It was in their hands, but they let it slip away.
In the silence of the Los Angeles Galaxy locker room at Foxboro Stadium on Sunday evening, you could almost hear the emotions.
Anger. Disappointment. Frustration. Bewilderment.
And pain. Lots of pain.
Less than nine minutes away from winning Major League Soccer’s inaugural championship, the Galaxy dropped the trophy, losing, 3-2, in overtime to the Washington D.C. United in front of a drenched but delirious 34,643.
Had MLS wanted to script a Hollywood ending to its first season, it could not have done a better job.
Except that the Hollywood team lost.
Driving rain and swirling winds were the backdrop to a dramatic match that saw the Galaxy build a 2-0 lead on goals by Eduardo Hurtado and Chris Armas, only to see MLS Cup ’96 snatched from its grasp in the final 20 minutes.
“I think that’s what’s really going to stick in our craw for this whole off-season, the fact that we had it and we blew it,” said Robin Fraser, who played a stellar game at the center of the Galaxy defense.
“They scored some good goals, but if you’re up, 2-0, you should be able to clamp down, and I think that’s going to hurt us for a while.”
Among the blank-faced, disbelieving Galaxy players was midfielder Jorge Salcedo.

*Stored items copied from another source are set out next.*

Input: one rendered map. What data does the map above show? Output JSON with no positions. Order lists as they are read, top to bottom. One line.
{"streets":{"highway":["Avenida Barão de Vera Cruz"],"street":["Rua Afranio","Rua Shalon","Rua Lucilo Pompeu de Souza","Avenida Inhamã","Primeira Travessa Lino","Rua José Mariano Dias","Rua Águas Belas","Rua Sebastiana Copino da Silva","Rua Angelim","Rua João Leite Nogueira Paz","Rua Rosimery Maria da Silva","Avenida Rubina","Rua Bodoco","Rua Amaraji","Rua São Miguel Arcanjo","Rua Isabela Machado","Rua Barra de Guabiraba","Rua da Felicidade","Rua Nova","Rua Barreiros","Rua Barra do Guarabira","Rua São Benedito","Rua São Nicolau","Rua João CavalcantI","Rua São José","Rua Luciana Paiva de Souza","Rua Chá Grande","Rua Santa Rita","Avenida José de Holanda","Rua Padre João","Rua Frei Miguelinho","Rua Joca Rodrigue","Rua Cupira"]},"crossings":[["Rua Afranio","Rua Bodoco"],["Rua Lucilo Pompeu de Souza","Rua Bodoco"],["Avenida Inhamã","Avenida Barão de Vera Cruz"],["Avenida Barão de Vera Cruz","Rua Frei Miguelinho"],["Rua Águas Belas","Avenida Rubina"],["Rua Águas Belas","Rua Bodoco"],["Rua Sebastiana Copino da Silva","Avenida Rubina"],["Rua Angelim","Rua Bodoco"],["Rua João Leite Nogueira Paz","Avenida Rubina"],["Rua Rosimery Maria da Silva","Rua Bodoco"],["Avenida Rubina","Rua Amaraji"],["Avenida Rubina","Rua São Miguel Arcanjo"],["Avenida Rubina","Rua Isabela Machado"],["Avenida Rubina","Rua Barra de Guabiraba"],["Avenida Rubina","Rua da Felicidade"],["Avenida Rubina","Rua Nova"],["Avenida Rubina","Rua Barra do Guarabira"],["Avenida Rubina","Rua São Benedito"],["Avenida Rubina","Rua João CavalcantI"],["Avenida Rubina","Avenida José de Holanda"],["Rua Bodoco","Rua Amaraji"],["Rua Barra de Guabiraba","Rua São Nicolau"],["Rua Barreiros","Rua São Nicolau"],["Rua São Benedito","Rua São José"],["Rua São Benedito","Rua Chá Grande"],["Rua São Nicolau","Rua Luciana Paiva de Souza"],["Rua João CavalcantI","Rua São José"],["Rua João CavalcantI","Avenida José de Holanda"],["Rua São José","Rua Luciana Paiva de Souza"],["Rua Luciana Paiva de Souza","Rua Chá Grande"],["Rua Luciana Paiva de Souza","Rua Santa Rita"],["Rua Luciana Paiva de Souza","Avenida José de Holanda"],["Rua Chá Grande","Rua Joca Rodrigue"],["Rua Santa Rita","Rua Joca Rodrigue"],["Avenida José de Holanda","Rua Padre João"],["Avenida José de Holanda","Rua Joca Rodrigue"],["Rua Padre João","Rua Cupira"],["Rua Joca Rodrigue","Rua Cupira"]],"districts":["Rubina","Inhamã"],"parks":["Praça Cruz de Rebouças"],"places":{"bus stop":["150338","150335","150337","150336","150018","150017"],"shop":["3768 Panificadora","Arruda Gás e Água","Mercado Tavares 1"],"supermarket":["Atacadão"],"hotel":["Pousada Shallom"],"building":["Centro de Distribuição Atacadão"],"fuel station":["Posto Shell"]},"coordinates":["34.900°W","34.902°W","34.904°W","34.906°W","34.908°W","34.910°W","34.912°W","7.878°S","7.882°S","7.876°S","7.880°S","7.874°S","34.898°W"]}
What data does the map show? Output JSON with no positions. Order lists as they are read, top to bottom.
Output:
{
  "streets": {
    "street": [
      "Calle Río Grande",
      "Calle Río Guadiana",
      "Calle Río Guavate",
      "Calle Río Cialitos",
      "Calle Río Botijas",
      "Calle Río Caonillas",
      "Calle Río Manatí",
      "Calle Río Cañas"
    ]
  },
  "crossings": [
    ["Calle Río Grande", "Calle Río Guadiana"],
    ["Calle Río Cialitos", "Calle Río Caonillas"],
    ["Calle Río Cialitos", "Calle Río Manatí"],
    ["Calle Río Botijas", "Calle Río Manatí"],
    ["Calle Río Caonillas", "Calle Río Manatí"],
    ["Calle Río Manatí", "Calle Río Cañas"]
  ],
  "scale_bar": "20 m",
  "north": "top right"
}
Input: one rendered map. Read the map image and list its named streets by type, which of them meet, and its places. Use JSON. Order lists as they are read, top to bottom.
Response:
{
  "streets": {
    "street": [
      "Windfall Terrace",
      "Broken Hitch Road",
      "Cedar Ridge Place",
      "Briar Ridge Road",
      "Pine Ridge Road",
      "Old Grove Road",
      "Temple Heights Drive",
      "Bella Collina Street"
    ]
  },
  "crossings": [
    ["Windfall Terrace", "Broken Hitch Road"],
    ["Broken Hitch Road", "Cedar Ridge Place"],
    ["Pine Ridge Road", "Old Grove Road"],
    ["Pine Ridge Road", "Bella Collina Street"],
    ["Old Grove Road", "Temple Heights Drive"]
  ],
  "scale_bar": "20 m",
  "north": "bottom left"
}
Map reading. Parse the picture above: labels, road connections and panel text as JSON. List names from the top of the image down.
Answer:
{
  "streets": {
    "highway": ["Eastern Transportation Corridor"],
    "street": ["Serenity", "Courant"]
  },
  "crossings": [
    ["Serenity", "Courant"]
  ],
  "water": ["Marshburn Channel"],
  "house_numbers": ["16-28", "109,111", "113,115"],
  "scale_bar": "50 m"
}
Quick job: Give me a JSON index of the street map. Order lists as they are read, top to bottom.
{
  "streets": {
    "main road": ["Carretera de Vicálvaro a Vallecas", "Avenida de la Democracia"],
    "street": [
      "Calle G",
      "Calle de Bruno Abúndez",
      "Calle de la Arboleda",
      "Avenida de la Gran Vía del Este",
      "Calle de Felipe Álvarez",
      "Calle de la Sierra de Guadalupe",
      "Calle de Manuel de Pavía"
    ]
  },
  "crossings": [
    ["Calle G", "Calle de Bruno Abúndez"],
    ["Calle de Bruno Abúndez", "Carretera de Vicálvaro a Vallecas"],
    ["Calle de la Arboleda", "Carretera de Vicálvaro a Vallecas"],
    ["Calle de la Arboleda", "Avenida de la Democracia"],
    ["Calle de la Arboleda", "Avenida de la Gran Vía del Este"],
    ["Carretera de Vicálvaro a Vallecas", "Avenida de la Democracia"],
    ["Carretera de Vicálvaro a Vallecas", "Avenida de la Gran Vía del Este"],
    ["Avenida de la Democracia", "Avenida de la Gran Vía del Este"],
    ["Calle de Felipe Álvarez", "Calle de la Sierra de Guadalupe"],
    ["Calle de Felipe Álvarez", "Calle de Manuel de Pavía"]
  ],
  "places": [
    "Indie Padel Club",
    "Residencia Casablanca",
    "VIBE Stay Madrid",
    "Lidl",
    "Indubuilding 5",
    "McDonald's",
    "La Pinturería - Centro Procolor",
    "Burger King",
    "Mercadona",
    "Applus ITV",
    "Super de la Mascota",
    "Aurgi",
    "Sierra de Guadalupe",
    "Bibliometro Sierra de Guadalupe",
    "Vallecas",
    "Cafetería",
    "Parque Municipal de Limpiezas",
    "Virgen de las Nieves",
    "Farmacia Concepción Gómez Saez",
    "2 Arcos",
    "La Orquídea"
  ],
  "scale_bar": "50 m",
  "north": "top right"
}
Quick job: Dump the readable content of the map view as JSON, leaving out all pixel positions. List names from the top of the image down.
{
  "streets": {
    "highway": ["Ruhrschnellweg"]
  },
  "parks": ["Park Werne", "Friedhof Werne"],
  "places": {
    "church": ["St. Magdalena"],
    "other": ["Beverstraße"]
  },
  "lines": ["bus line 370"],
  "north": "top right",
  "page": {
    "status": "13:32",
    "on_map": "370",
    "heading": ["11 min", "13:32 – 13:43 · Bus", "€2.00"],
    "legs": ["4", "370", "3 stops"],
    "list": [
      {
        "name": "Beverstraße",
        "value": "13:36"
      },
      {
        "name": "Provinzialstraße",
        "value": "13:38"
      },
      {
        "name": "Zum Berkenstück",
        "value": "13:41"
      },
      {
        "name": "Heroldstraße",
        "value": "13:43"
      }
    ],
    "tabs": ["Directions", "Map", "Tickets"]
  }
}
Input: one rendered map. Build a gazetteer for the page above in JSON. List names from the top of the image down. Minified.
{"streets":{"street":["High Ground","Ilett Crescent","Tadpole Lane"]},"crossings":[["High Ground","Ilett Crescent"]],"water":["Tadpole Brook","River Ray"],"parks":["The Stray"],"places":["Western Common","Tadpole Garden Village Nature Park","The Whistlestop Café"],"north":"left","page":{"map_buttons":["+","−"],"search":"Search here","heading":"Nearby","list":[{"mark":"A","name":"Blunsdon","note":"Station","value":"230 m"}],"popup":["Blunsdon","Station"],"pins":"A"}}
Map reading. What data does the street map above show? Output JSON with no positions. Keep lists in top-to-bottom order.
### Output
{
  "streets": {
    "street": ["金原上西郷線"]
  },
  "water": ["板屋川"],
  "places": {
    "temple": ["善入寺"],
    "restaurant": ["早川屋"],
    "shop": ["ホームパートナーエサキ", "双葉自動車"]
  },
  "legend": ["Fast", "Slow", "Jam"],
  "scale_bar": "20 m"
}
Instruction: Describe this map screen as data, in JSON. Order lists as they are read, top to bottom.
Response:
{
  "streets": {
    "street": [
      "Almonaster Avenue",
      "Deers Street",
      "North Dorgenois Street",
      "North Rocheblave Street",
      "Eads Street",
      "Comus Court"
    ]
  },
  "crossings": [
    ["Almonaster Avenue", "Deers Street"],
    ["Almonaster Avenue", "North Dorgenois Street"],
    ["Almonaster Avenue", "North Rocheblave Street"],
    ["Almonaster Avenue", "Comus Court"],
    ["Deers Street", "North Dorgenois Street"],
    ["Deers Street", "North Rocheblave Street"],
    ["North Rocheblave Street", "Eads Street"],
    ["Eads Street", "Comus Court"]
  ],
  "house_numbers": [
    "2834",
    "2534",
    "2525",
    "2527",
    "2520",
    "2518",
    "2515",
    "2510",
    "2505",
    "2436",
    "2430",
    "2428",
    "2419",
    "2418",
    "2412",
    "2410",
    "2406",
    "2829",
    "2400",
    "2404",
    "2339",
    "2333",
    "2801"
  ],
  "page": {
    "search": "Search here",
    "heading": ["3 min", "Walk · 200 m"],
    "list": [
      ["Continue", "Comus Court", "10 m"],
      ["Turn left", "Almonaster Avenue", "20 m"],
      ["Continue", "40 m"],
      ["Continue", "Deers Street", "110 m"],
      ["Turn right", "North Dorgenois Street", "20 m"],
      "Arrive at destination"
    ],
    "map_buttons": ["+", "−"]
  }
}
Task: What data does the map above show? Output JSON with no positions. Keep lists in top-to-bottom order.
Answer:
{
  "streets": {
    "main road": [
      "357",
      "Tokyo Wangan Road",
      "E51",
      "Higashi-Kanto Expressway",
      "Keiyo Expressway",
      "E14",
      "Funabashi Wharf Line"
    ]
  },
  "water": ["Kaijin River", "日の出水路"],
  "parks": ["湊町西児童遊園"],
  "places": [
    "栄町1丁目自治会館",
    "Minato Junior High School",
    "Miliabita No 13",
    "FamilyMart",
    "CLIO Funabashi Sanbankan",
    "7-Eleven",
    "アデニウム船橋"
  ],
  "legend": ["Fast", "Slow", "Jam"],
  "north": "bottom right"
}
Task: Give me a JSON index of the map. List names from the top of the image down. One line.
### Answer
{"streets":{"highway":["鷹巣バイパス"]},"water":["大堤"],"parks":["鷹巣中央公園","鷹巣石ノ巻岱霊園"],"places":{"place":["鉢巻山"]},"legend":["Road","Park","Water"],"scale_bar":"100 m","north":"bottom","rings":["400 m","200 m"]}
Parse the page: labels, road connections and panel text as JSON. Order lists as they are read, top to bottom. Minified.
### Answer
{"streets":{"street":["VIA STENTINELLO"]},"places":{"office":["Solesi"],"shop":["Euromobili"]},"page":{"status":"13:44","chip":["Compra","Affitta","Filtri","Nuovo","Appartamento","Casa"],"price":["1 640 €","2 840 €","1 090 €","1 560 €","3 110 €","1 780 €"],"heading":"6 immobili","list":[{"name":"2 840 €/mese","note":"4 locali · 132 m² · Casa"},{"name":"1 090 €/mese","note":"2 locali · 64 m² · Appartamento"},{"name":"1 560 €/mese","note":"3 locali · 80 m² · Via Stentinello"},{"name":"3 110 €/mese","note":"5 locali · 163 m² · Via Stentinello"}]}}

“Losing a game like that is tougher than losing, 5-0,” he said. “At least at 5-0 you don’t have as bad a taste. We were winning the game for 70 minutes and we were the better team for 70 minutes.”
What turned a sure victory into a bitter defeat?
A single player plus the determination of a powerful Washington team that refused to give up and finally discovered the way to break down the Galaxy’s makeshift defense.
The player was Marco “El Diablo” Etcheverry, the Bolivian World Cup star whose pinpoint free kick in the 73rd minute found the head of Tony Sanneh, and whose equally accurate corner kick four minutes into overtime found the head of Eddie Pope.
Galaxy goalkeeper Jorge Campos had no chance to stop Sanneh’s header, which cut the Los Angeles lead to 2-1. Sanneh was unguarded at the far post in a lapse by the Galaxy defense. Similarly, the defense broke down on the corner kick, with Pope scoring the sudden-death winner by getting to the ball before Curt Onalfo.
Washington’s tying goal in the 82nd minute came despite some heroics by Campos, who first punched away an Etcheverry free kick, then blocked a close-range shot by Shawn Medved. Campos could not hold onto the ball, however, and the rebound went to Medved, who fired it into the net and set off a huge celebration in the overwhelmingly pro-Washington crowd.
Once Pope’s header had flashed into the net, most of the Galaxy walked off the field and into the locker room, not staying to congratulate the winners. Fraser said the feeling among the players was one of “absolute disbelief,” then elaborated.
“We’ve worked so hard for this all year,” he said. “We’ve been a really close team and we’ve stuck together through a lot of things. This is really hard for us.”
It was a game the Galaxy controlled despite the appalling conditions. A total of 43,368 tickets were sold, but the storm kept almost 9,000 fans home, watching on television instead.
What they saw was Hurtado powering home a header in the fourth minute of the game, off a Mauricio Cienfuegos cross from the right wing. Afterward, Hurtado and three or four Galaxy players dived and slid on the wet grass, arms outstretched, like jets landing at Logan Airport.
The Galaxy hung on to the lead and seemed to have the game in hand when Armas danced through the Washington defense before firing the ball past goalkeeper Mark Simpson to make it 2-0 in the 56th minute.
But in the end, it was not to be.
Galaxy Coach Lothar Osiander tried to hide the hurt with humor.
“They were the better mudders,” he said at one point.
“I was hoping to retire, but I wanted a trophy to take home with me,” he added. “Now, I’m going to coach another year.”
But the pain of defeat was in his eyes.
Particularly disappointing for Osiander was the absence of defender and team captain Dan Calichman at the heart of the Los Angeles defense. Had Calichman not been suspended for receiving three yellow cards in the playoffs, it is possible the outcome might have been different.
At least, that’s what Calichman thought.
“I’m not saying by any means that if I was out there we would not have lost, 3-2, because very possibly we could have,” he said. “But as one of the leaders on this team, I just felt helpless [on the bench].”
But the Galaxy did lose, and this goes into the team’s record books as the season of the near miss, the season the trophy got away.
“We had it,” defender Arash Noamouz said quietly. “We had it. I’m so sorry. I’m so sad.”